* _Provided records_
⁂

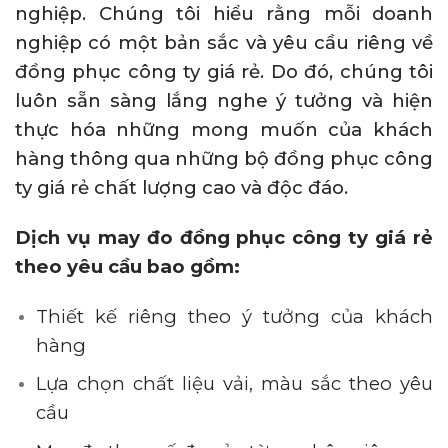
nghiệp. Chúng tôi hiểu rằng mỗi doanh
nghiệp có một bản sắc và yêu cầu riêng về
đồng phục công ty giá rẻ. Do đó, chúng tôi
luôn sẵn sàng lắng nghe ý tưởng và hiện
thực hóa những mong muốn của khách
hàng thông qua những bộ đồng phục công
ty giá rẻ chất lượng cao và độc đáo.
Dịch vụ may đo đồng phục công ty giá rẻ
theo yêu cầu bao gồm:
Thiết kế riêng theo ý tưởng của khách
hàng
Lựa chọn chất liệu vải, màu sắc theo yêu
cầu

⁂

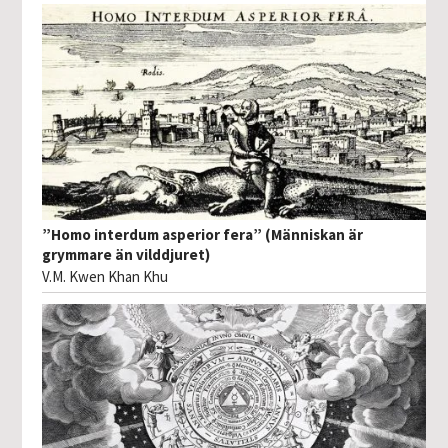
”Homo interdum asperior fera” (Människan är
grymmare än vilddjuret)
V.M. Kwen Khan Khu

⁂

Return the text of the entries above, starting with the line that contains "nghiệp. Chúng tôi hiểu rằng mỗi doanh" and continuing through the line that contains "ty giá rẻ chất lượng cao và độc đáo.", including both of those lines.

* _Output of the exercise_
nghiệp. Chúng tôi hiểu rằng mỗi doanh
nghiệp có một bản sắc và yêu cầu riêng về
đồng phục công ty giá rẻ. Do đó, chúng tôi
luôn sẵn sàng lắng nghe ý tưởng và hiện
thực hóa những mong muốn của khách
hàng thông qua những bộ đồng phục công
ty giá rẻ chất lượng cao và độc đáo.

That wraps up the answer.